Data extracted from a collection
━━━━━━━━━━━━━━━━

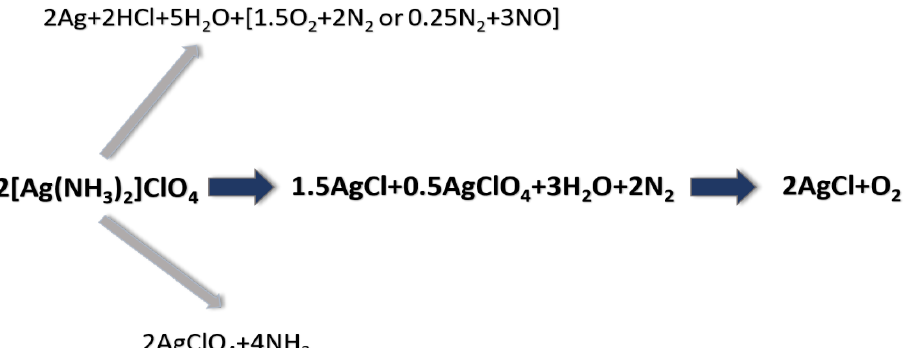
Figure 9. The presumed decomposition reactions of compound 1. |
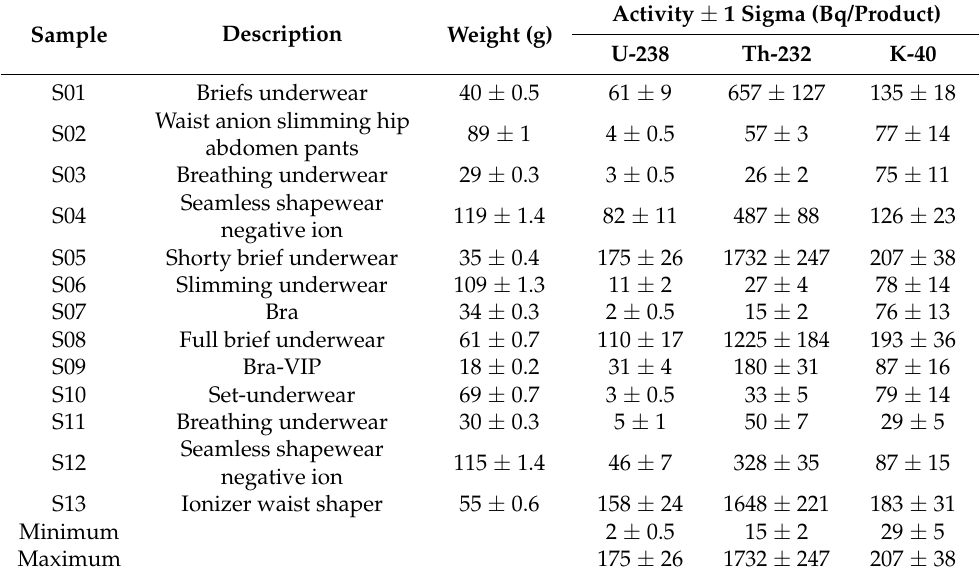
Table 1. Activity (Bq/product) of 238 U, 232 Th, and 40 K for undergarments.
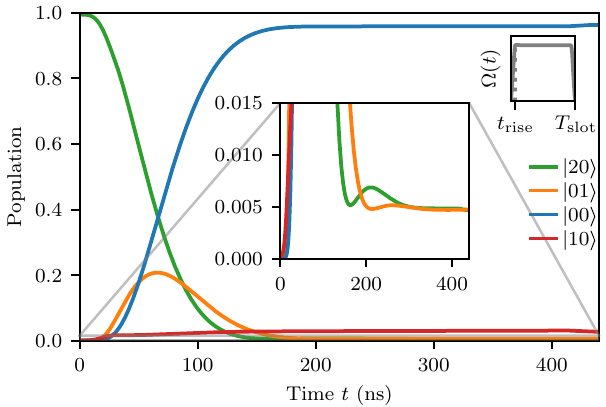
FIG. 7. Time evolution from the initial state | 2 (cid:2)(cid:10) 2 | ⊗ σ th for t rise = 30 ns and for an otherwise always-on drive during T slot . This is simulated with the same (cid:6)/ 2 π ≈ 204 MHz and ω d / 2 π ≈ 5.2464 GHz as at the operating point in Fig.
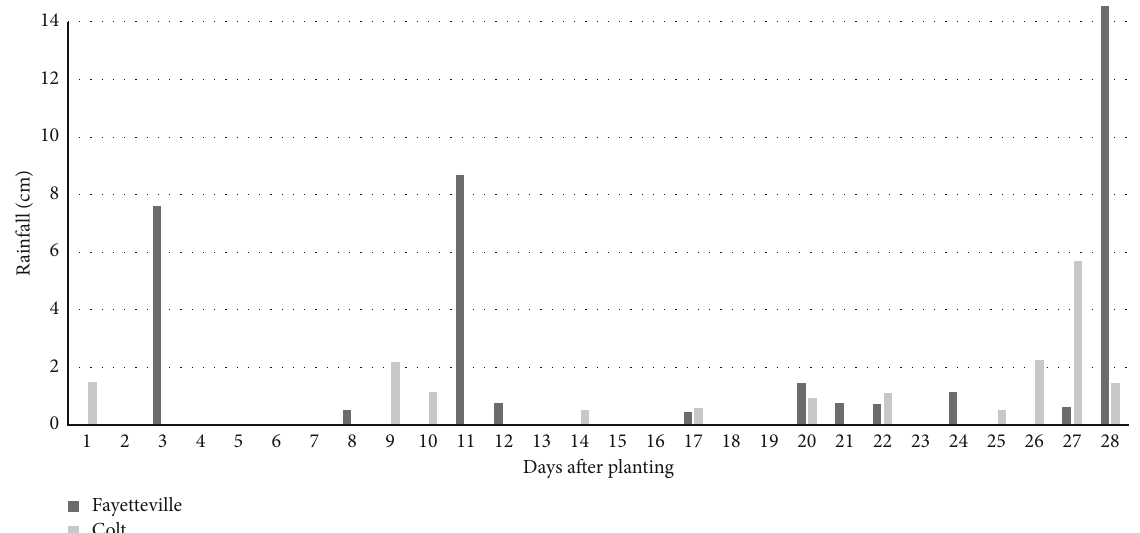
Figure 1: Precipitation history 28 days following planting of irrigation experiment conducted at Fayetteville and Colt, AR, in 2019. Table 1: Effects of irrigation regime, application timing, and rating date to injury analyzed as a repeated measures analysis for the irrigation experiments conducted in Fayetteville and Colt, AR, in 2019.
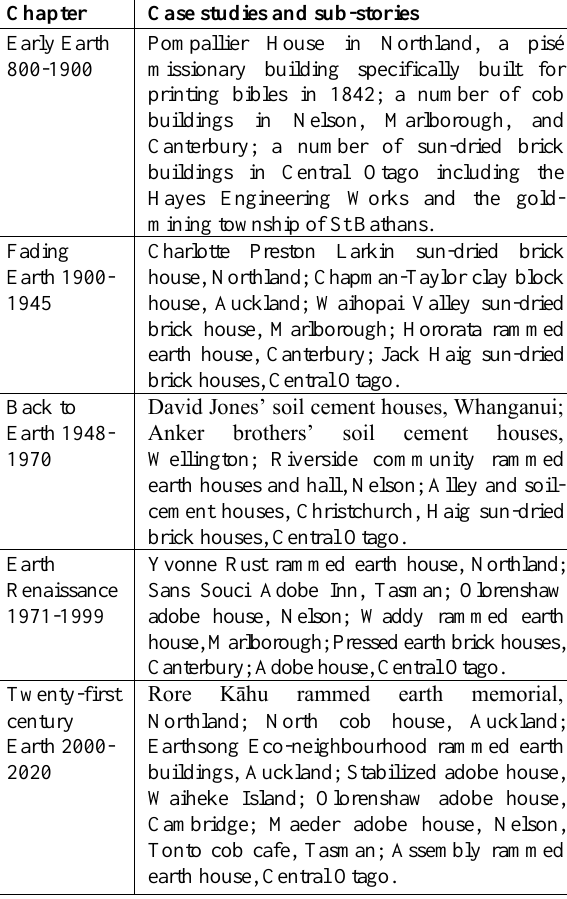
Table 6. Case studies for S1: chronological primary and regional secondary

━━━━━━━━━━━━━━━━

__Exercise requirements__.
All of the entries above are to be written out exactly, with no pictures.

__Answer area__.
Figure 9. The presumed decomposition reactions of compound 1. |
Table 1. Activity (Bq/product) of 238 U, 232 Th, and 40 K for undergarments.
FIG. 7. Time evolution from the initial state | 2 (cid:2)(cid:10) 2 | ⊗ σ th for t rise = 30 ns and for an otherwise always-on drive during T slot . This is simulated with the same (cid:6)/ 2 π ≈ 204 MHz and ω d / 2 π ≈ 5.2464 GHz as at the operating point in Fig.
Figure 1: Precipitation history 28 days following planting of irrigation experiment conducted at Fayetteville and Colt, AR, in 2019. Table 1: Effects of irrigation regime, application timing, and rating date to injury analyzed as a repeated measures analysis for the irrigation experiments conducted in Fayetteville and Colt, AR, in 2019.
Table 6. Case studies for S1: chronological primary and regional secondary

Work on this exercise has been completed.